» Список заданий:
(1) Перепишите дословно фрагмент текста о Шлимане от слов "Дипломированные ученые часто" до слов "была похоронена Троя." включительно.
(2) В каком городе, согласно тексту о Шлимане, он построил роскошный особняк, ставший его штаб-квартирой?
(3) Изложите содержание текста о Шлимане в двух предложениях.

╭─ Исходный текст

Дипломированные ученые часто упрекали Шлимана в том, что он является самоучкой, что ведет свои раскопки ненаучно. Но за то, что получали эти строгие и непримиримые профессора в университете почти без труда, Шлиман заплатил ценой всей своей жизни. Куда ему, сыну полунищего померанского пастора, было думать о раскопках, которые стоили огромных денег! И все же он не сдавался. Он объехал весь свет, занимался торговлей в Петербурге и стоял у прилавка в Америке, спекулировал домами в Париже и, нажив миллионное состояние, все потратил на раскопки. Он построил в Афинах роскошный особняк, который стал его штаб-квартирой, а сам, под нестерпимо палящим южным солнцем, проводил месяцы на холме Гиссарлык, под которым, по его мнению, была похоронена Троя.

╰─
╭─ Предоставленные материалы

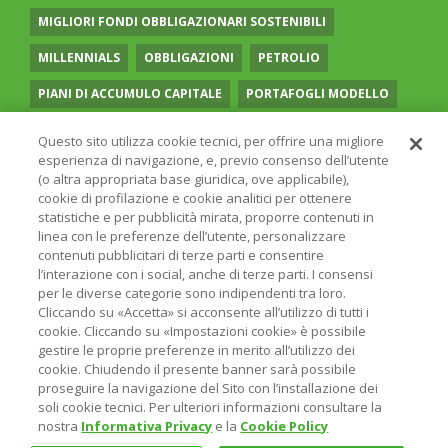
MIGLIORI FONDI OBBLIGAZIONARI SOSTENIBILI
MILLENNIALS
OBBLIGAZIONI
PETROLIO
PIANI DI ACCUMULO CAPITALE
PORTAFOGLI MODELLO
PREVIDENZA COMPLEMENTARE
RECESSIONE
Questo sito utilizza cookie tecnici, per offrire una migliore
esperienza di navigazione, e, previo consenso dell’utente
RISPARMIO GESTITO
SOCIAL MEDIA
STILE VALUE
(o altra appropriata base giuridica, ove applicabile),
cookie di profilazione e cookie analitici per ottenere
TASSI
UGUAGLIANZA DI GENERE
VOLATILITÀ
statistiche e per pubblicità mirata, proporre contenuti in
linea con le preferenze dell’utente, personalizzare
contenuti pubblicitari di terze parti e consentire
l’interazione con i social, anche di terze parti. I consensi
per le diverse categorie sono indipendenti tra loro.
Cliccando su «Accetta» si acconsente all’utilizzo di tutti i
© 2026 ONLINE SIM - ONLINE SIM È UNA SOCIETÀ DEL
cookie. Cliccando su «Impostazioni cookie» è possibile
GRUPPO BANCARIO
ERSEL
- P.IVA 12927410154
gestire le proprie preferenze in merito all’utilizzo dei
PRIVACY POLICY
COOKIE
INFORMAZIONI LEGALI
cookie. Chiudendo il presente banner sarà possibile
proseguire la navigazione del Sito con l’installazione dei
soli cookie tecnici. Per ulteriori informazioni consultare la
nostra
Informativa Privacy
e la
Cookie Policy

╰─

» Ответы на задания:
(1)
Дипломированные ученые часто упрекали Шлимана в том, что он является самоучкой, что ведет свои раскопки ненаучно. Но за то, что получали эти строгие и непримиримые профессора в университете почти без труда, Шлиман заплатил ценой всей своей жизни. Куда ему, сыну полунищего померанского пастора, было думать о раскопках, которые стоили огромных денег! И все же он не сдавался. Он объехал весь свет, занимался торговлей в Петербурге и стоял у прилавка в Америке, спекулировал домами в Париже и, нажив миллионное состояние, все потратил на раскопки. Он построил в Афинах роскошный особняк, который стал его штаб-квартирой, а сам, под нестерпимо палящим южным солнцем, проводил месяцы на холме Гиссарлык, под которым, по его мнению, была похоронена Троя.

(2) В Афинах.

(3) Дипломированные ученые упрекали Шлимана в том, что он самоучка и ведет раскопки ненаучно, хотя он, сын полунищего померанского пастора, заплатил за свое дело ценой всей жизни. Нажив торговлей и спекуляциями миллионное состояние, он все потратил на раскопки и месяцами работал на холме Гиссарлык, под которым, по его мнению, была похоронена Троя.